Meanwhile, the yearly discussion around raising the National Minimum Wage (NMW) has intensified as the National Minimum Wage Commission has called for public submissions for 2024. Employers are under pressure to hike their wage bills as inflation pushes workers beyond the minimum wage bracket to negotiate better pay to match the rising cost of living.
"As the possibility of raising the NMW to match the rising cost of living, SA must prioritise the objective of growing its employment rate or risk further economic vulnerabilities,"
Whilst Afrika Tikkun Services applauds SA labour regulations which seek to protect workers' rights, it calls for a policy framework that ends the cycle of unproductive, unskilled labour and unemployment in the country.

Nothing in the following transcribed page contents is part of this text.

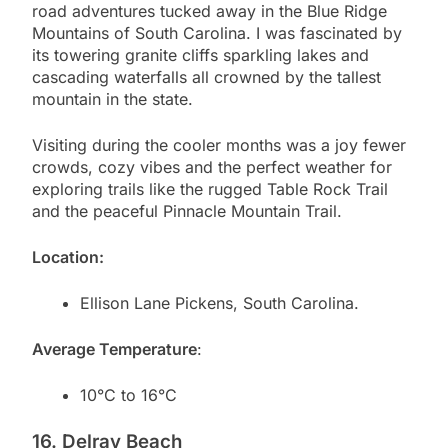
road adventures tucked away in the Blue Ridge
Mountains of South Carolina. I was fascinated by
its towering granite cliffs sparkling lakes and
cascading waterfalls all crowned by the tallest
mountain in the state.
Visiting during the cooler months was a joy fewer
crowds, cozy vibes and the perfect weather for
exploring trails like the rugged Table Rock Trail
and the peaceful Pinnacle Mountain Trail.
Location:
Ellison Lane Pickens, South Carolina.
Average Temperature
:
10°C to 16°C
16. Delray Beach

While the blanket minimum wage has historically been a net positive in developed countries, it could have unintended consequences in countries with high youth unemployment rates. "It is essential to consider all perspectives when discussing policy changes that affect the economy," adds Nwaneri.
Industries that have seen the most contribution to employment rates are construction (104 000), trade (92 000), as well as Community and Social Services (63 000).

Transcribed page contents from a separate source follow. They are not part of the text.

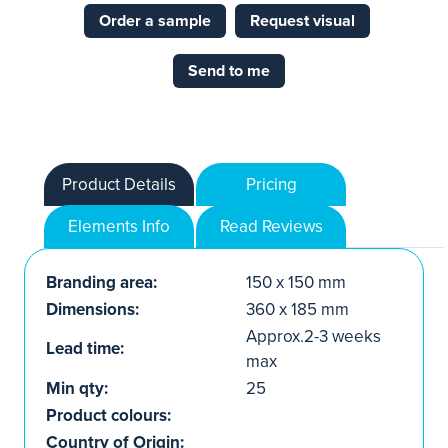
Order a sample
Request visual
Send to me
Product Details
Pricing
Elements Info
Read Reviews
Branding area:
150 x 150 mm
Dimensions:
360 x 185 mm
Approx.2-3 weeks
Lead time:
max
Min qty:
25
Product colours:
Country of Origin: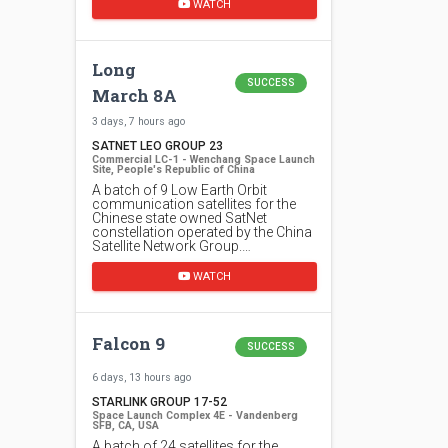
WATCH
Long
SUCCESS
March 8A
3 days, 7 hours ago
SATNET LEO GROUP 23
Commercial LC-1 - Wenchang Space Launch
Site, People's Republic of China
A batch of 9 Low Earth Orbit
communication satellites for the
Chinese state owned SatNet
constellation operated by the China
Satellite Network Group.…
WATCH
Falcon 9
SUCCESS
6 days, 13 hours ago
STARLINK GROUP 17-52
Space Launch Complex 4E - Vandenberg
SFB, CA, USA
A batch of 24 satellites for the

At the same time, employment losses were recorded in manufacturing (96 000), finance (68 000), transport (7 000) and utilities (6 000).
Increasing the NMW can contribute to higher labour costs which can have a significant impact on small to medium businesses, says Nwaneri.

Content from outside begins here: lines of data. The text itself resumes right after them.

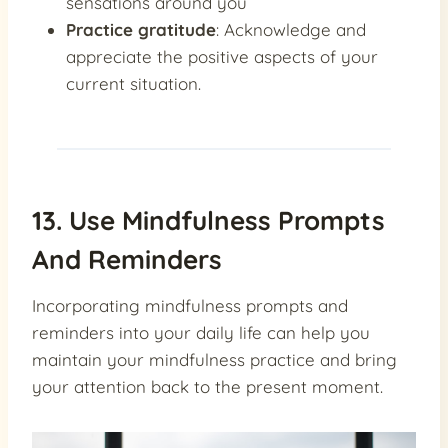
sensations around you
Practice gratitude
: Acknowledge and
appreciate the positive aspects of your
current situation.
13. Use Mindfulness Prompts
And Reminders
Incorporating mindfulness prompts and
reminders into your daily life can help you
maintain your mindfulness practice and bring
your attention back to the present moment.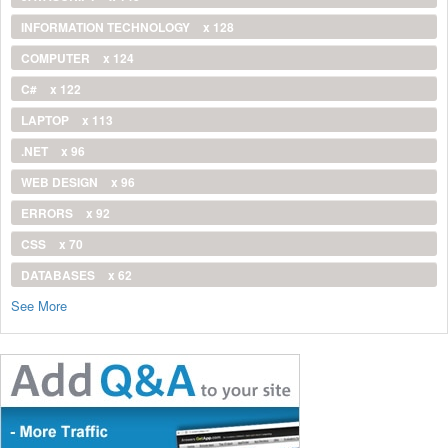
INFORMATION TECHNOLOGY
x 128
COMPUTER
x 124
C#
x 122
LAPTOP
x 113
.NET
x 96
WEB DESIGN
x 96
ERRORS
x 92
CSS
x 70
DATABASES
x 62
See More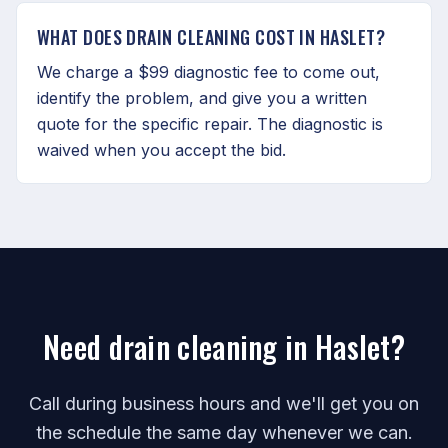
WHAT DOES DRAIN CLEANING COST IN HASLET?
We charge a $99 diagnostic fee to come out,
identify the problem, and give you a written
quote for the specific repair. The diagnostic is
waived when you accept the bid.
Need drain cleaning in Haslet?
Call during business hours and we'll get you on
the schedule the same day whenever we can.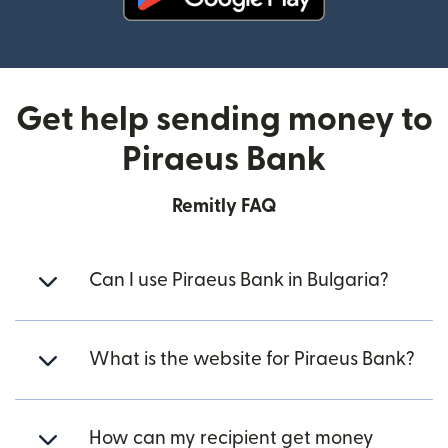
(opens in new window)
Get help sending money to
Piraeus Bank
Remitly FAQ
Can I use Piraeus Bank in Bulgaria?
What is the website for Piraeus Bank?
How can my recipient get money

The current NMW for SA increased from R23,19 per hour in 2022 to R25,42 per hour in 2023, an increase of approximately 9,6%.
Finding a balance between fair wages and employment opportunities is complex. "Raising minimum wage should be a balancing act that takes into account the need to reduce poverty and inequality in the light of high inflation rates, but prevent a situation where small businesses, which are the backbone of the economy, can no longer afford labour costs," concludes Nwaneri.